How To Evaluate Your Paid Marketing Agency
- Emma Davis

- 1 day ago
- 3 min read
I'll acknowledge that this is a biased post. But it's based on real experience.
At the time of writing, 64% of our clients have been with us for six years or more.
We grow by aligning ourselves with what our clients value.

Over the past two years as CEO, I've spent a lot of time talking with prospective clients. I'm selective about who we work with, and I'm comfortable saying no when there's not a good fit. Our shared-fate model, built around mutual value and benefit, works well for us. We could probably make a quick buck by burning through bad-fit clients, but that's not how we operate.
And that perspective has shaped how I think businesses should evaluate agency relationships in the first place.
So here's a question I feel qualified to answer:
How should you evaluate your paid digital agency?
1. Do they talk to you in terms you understand and care about?
One of the biggest complaints I hear from incoming clients is that their previous agency only reported metrics they didn't actually care about.
Clicks. CTR. Impressions. Sometimes even leads.
But nothing board-ready, financially-centered, or meaningful.
If your agency can only explain performance through marketing metrics, the problem isn't your marketing literacy; it's their business literacy.
2. Do you understand the impact of paid investment on revenue and profitability?
If you don't know how paid digital is helping or hurting the business: ask. Your agency should be able and willing to answer.
It's easy to spend a lot of money generating junk leads or low-intent traffic. Spend, clicks, and leads are not proof of success.
At some point, someone will ask about incremental impact. The CFO will want justification for the budget. If no one can connect paid media to business outcomes, the program may end up on the chopping block.
3. Do they provide insights beyond the paid marketing program?

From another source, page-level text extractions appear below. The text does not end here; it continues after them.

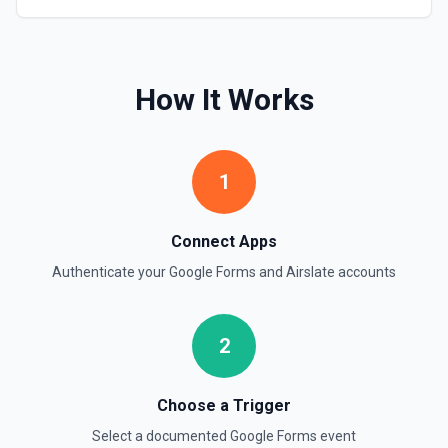
How It Works
1
Connect Apps
Authenticate your
Google Forms
and
Airslate
accounts
2
Choose a Trigger
Select a documented
Google Forms
event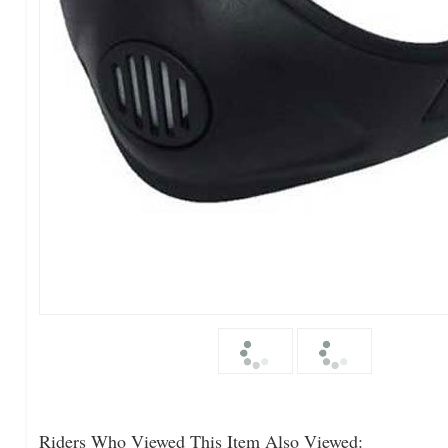
Riders Who Viewed This Item Also Viewed: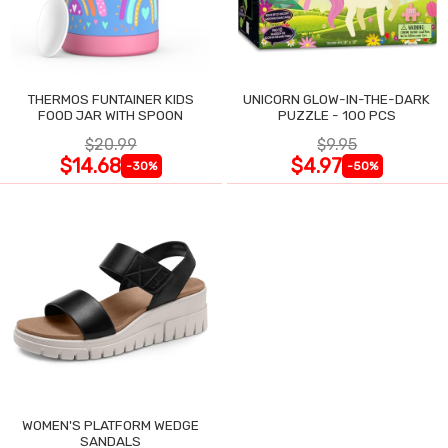
THERMOS FUNTAINER KIDS
UNICORN GLOW-IN-THE-DARK
FOOD JAR WITH SPOON
PUZZLE - 100 PCS
$20.99
$9.95
$14.68
$4.97
-30%
-50%
WOMEN'S PLATFORM WEDGE
SANDALS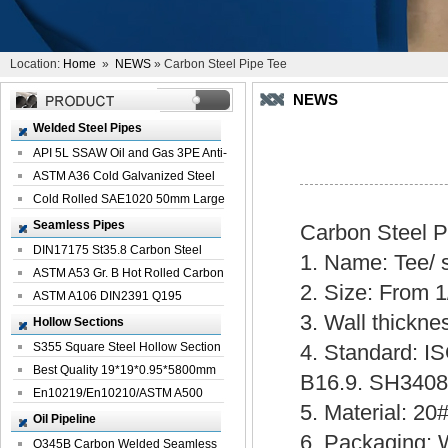
Location:
Home
»
NEWS
» Carbon Steel Pipe Tee
NEWS
Welded Steel Pipes
API 5L SSAW Oil and Gas 3PE Anti-
Corrosi...
ASTM A36 Cold Galvanized Steel
Spiral We...
Cold Rolled SAE1020 50mm Large
Welded St...
Seamless Pipes
Carbon Steel 
DIN17175 St35.8 Carbon Steel
1. Name: Tee/ s
Seamless Pi...
ASTM A53 Gr. B Hot Rolled Carbon
2. Size: From 1
Seamles...
ASTM A106 DIN2391 Q195
3. Wall thickn
Seamless Steel Pi...
Hollow Sections
S355 Square Steel Hollow Section
4. Standard: 
with Oi...
Best Quality 19*19*0.95*5800mm
B16.9. SH340
Profile G...
En10219/En10210/ASTM A500
5. Material: 2
Square Rectang...
Oil Pipeline
6. Packaging: 
Q345B Carbon Welded Seamless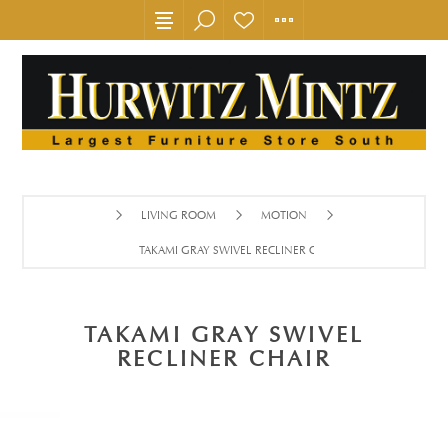
LIVING ROOM
MOTION
TAKAMI GRAY SWIVEL RECLINER CHAIR
TAKAMI GRAY SWIVEL
RECLINER CHAIR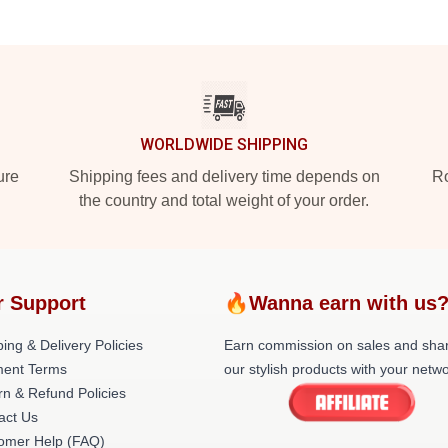
WORLDWIDE SHIPPING
ure
Shipping fees and delivery time depends on
Ro
the country and total weight of your order.
r Support
🔥Wanna earn with us
ing & Delivery Policies
Earn commission on sales and sha
ent Terms
our stylish products with your netwo
rn & Refund Policies
act Us
omer Help (FAQ)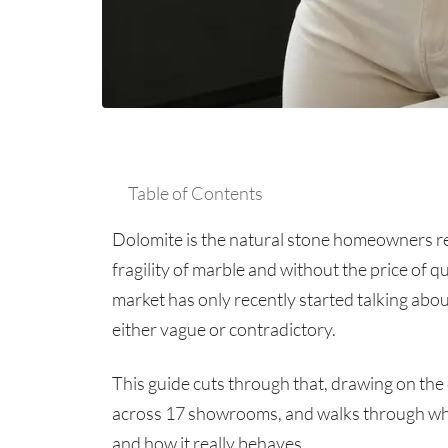
Table of Contents
Dolomite is the natural stone homeowners re
fragility of marble and without the price of qu
market has only recently started talking abou
either vague or contradictory.
This guide cuts through that, drawing on the
across 17 showrooms, and walks through what
and how it really behaves.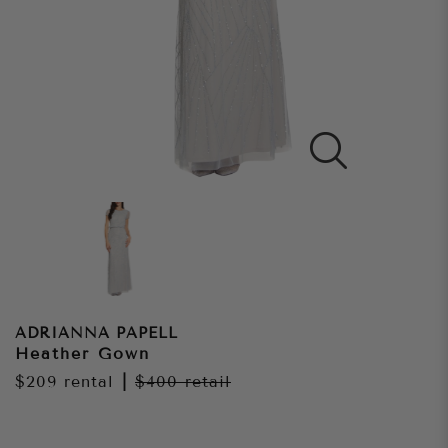
ADRIANNA PAPELL
Heather Gown
$209
rental
|
$400
retail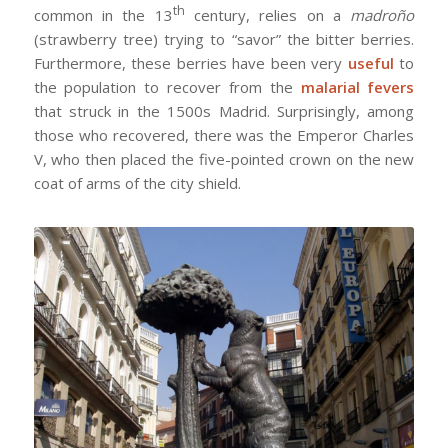
th
common in the 13
century, relies on a
madroño
(strawberry tree) trying to “savor” the bitter berries.
Furthermore, these berries have been very
useful
to
the population to recover from the
malarial fevers
that struck in the 1500s Madrid. Surprisingly, among
those who recovered, there was the Emperor Charles
V, who then placed the five-pointed crown on the new
coat of arms of the city shield.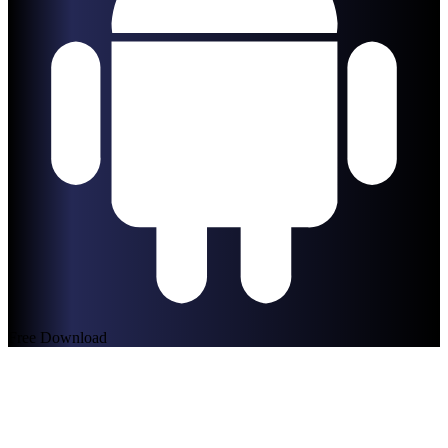
Free Download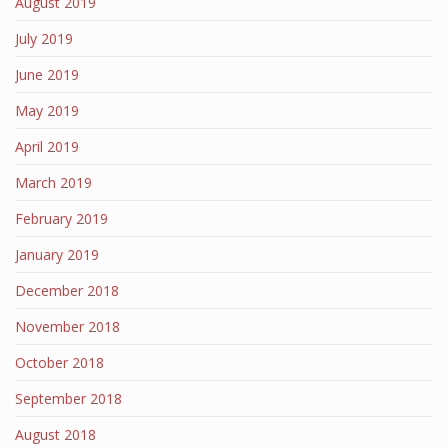
August 2019
July 2019
June 2019
May 2019
April 2019
March 2019
February 2019
January 2019
December 2018
November 2018
October 2018
September 2018
August 2018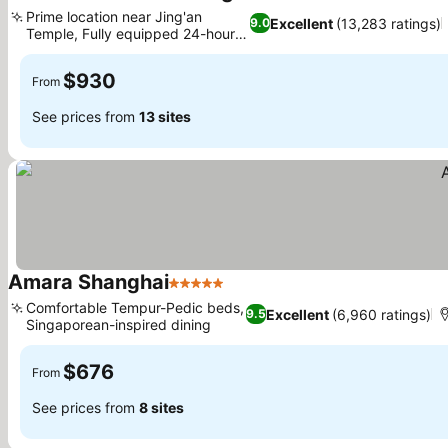
5 Stars
Prime location near Jing'an
Excellent
(13,283 ratings)
9.0
Temple, Fully equipped 24-hour
gym
$930
From
See prices from
13 sites
Amara Shanghai
5 Stars
Comfortable Tempur-Pedic beds,
Excellent
(6,960 ratings)
9.5
Singaporean-inspired dining
$676
From
See prices from
8 sites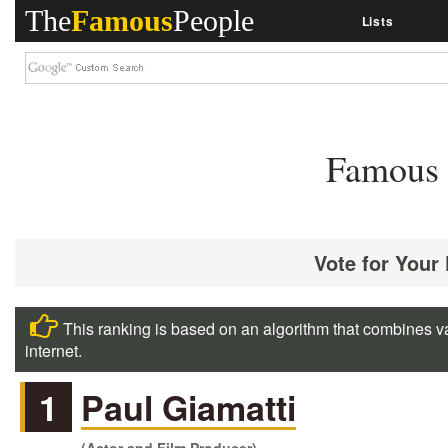
The
Famous
People
Lists
Famous 
Vote for Your
This ranking is based on an algorithm that combines va
internet.
1
Paul Giamatti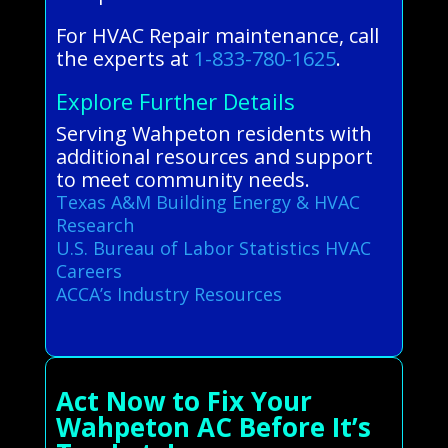
For HVAC Repair maintenance, call
the experts at
1-833-780-1625
.
Explore Further Details
Serving Wahpeton residents with
additional resources and support
to meet community needs.
Texas A&M Building Energy & HVAC
Research
U.S. Bureau of Labor Statistics HVAC
Careers
ACCA’s Industry Resources
Act Now to Fix Your
Wahpeton AC Before It’s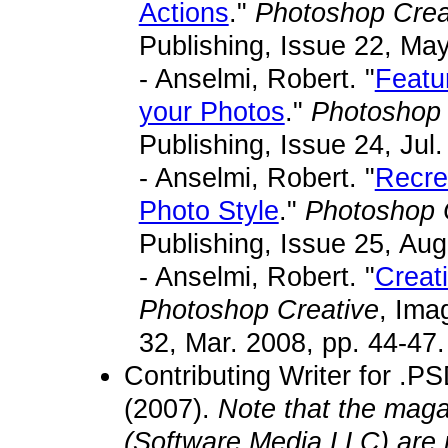
Actions
."
Photoshop Crea
Publishing, Issue 22, May
- Anselmi, Robert. "
Featu
your Photos
."
Photoshop 
Publishing, Issue 24, Jul.
- Anselmi, Robert. "
Recre
Photo Style
."
Photoshop 
Publishing, Issue 25, Aug
- Anselmi, Robert. "
Creat
Photoshop Creative
, Ima
32, Mar. 2008, pp. 44-47.
Contributing Writer for .P
(2007).
Note that the maga
(Software Media LLC) are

A good agency should help you make better business decisions, not just better marketing decisions.
Because we work with large amounts of customer and revenue data, we often uncover insights that are useful to sales, product, or operations teams.
When was the last time your agency shared an insight that didn't directly benefit them?
4. Do they hoard information or access?
This is red-flag territory.
Your agency should not own your ad accounts, your data, or your insights. If they seem intent on making their work mysterious or keeping you dependent on them, it's worth reevaluating the relationship.
Your program should be an open book.
To be clear, agencies may have proprietary methodologies, tools, or models. We certainly do. But access, first-party data, insights, and transparency belong to the client.
What we do is hard. There's no secret code that suddenly makes us unnecessary once a client understands how it works.
5. Is it worth the investment?
Agency fees matter, but probably not in the way most people think.
The cheapest agency isn't necessarily a bargain, and the most expensive agency isn't necessarily the best. What matters is whether the fee is aligned with the value being created.
If an agency's pricing seems unusually low, ask how they're able to deliver quality work at that rate. If it seems unusually high, ask what capabilities, expertise, or services justify the investment. A good agency should be able to explain its pricing just as clearly as it explains campaign performance.
The goal isn't to find the lowest fee. It's to understand what you're paying for and whether it's helping your business grow.
And if you want to incentivize a high-performing paid marketing agency, consider giving them some skin in the game. When their growth depends on your growth (assuming there's alignment on the definition of growth), good things tend to happen.